▼▼▼
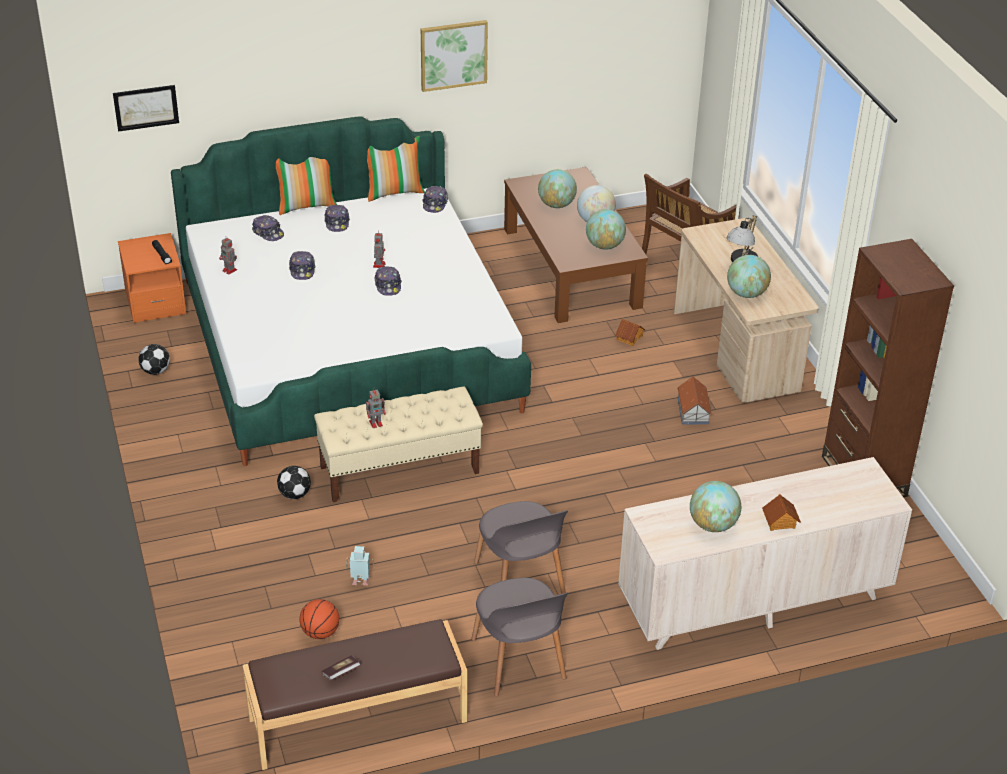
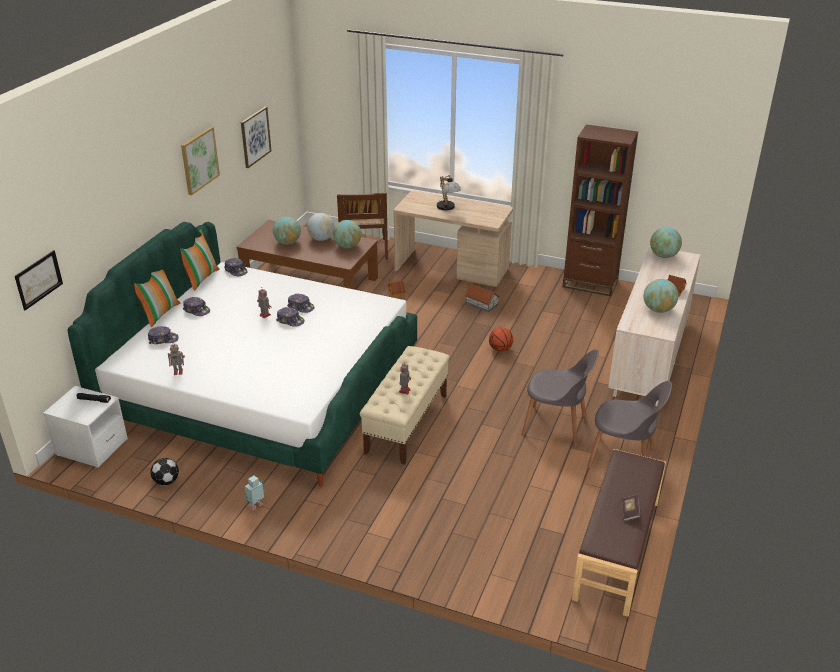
camera: 50 degrees left, 5 degrees down
(155, 302) = (91, 447): orange nightstand -> white nightstand
(294, 494) = (377, 477): football -> none
(302, 270) = (224, 344): cap -> cap (301, 307)
(320, 632) = (522, 528): basketball -> basketball (500, 349)
(361, 583) = (493, 488): toy robot -> toy robot (256, 506)
(584, 54) = (255, 137): none -> picture
(746, 293) = (475, 218): globe -> globe (663, 256)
▲▲▲
Please give only the number of lines above that contain "none".

_RESULT_:
2